Emission probabilities: Estimating the probability of a word given a sentiment using the AFINN lexicon (a dictionary of words scored by sentiment strength) and the softmax function to build valid probability distributions.
Transition probabilities: Capturing how sentiment flows across a review—for example, shifting from positive to negative expressions.
Decoding: Using the Viterbi algorithm to infer the most likely sequence of hidden sentiments that generated a review.

Challenges and Engineering Solutions

Data preprocessing: Raw text contained HTML tags, numbers, and misspellings.
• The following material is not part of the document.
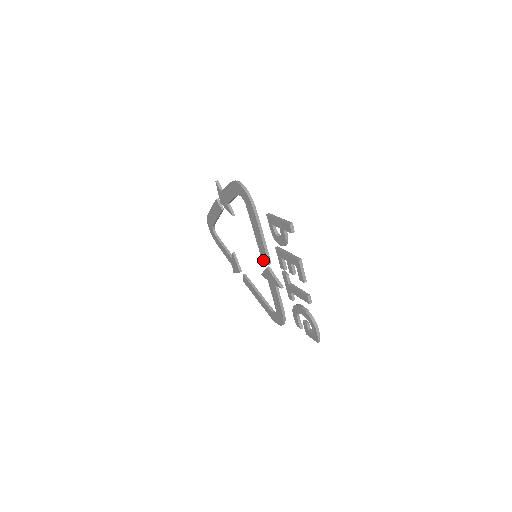
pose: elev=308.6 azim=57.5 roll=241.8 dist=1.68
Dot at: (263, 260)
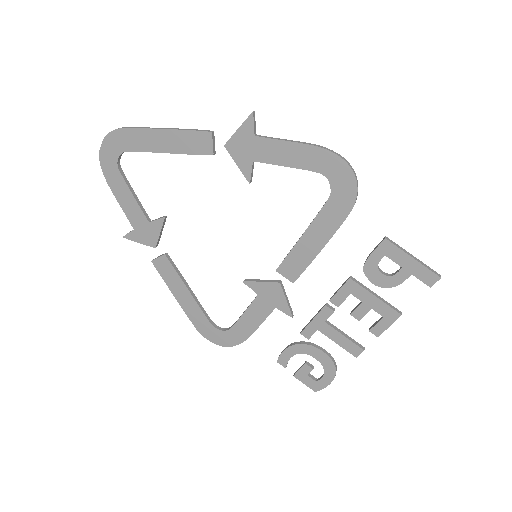
Dot at: (281, 272)
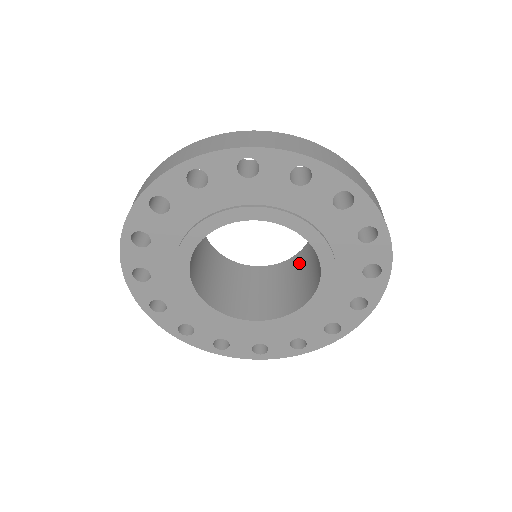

Regex cleaning and lexicon mapping were essential for constructing usable probability matrices.
Vocabulary size: The dataset had ~428,000 unique tokens. I reduced complexity by focusing on sentiment-bearing words.
Model limitations: HMMs assume each observation depends only on the current hidden state (output independence). This fails to capture nuanced expressions like “not great”.

Results and Comparison to State-of-the-Art

While transformer-based models like BERT achieve ~90% accuracy on IMDB sentiment analysis, my HMM approach achieved:

Accuracy: ~49% (a 7% improvement over the baseline hmmlearn implementation).
F1-score: 0.55 vs. 0.48 for the baseline.
Precision/Recall: Improved balance in detecting both positive and negative reviews.

The key improvement came from custom emission probability calculations using softmax-based feature vectors rather than relying on default implementations.

What I Learned

Although HMMs cannot compete with modern neural architectures in sentiment analysis, this project highlighted important ML engineering lessons:

How domain-specific lexicons and feature engineering can improve classical models.
The trade-offs between simplicity and expressiveness in model choice.

Tech Stack: hmmlearn, NLP Pipelines (Spacy), AFINN sentiment lexicon. Dataset: IMDB Movie Reviews (50,000 labeled reviews).

This project taught me to:

Build and evaluate probabilistic models from scratch.
Engineer custom probability matrices for real-world text data.
Critically compare classical approaches with state-of-the-art deep learning models.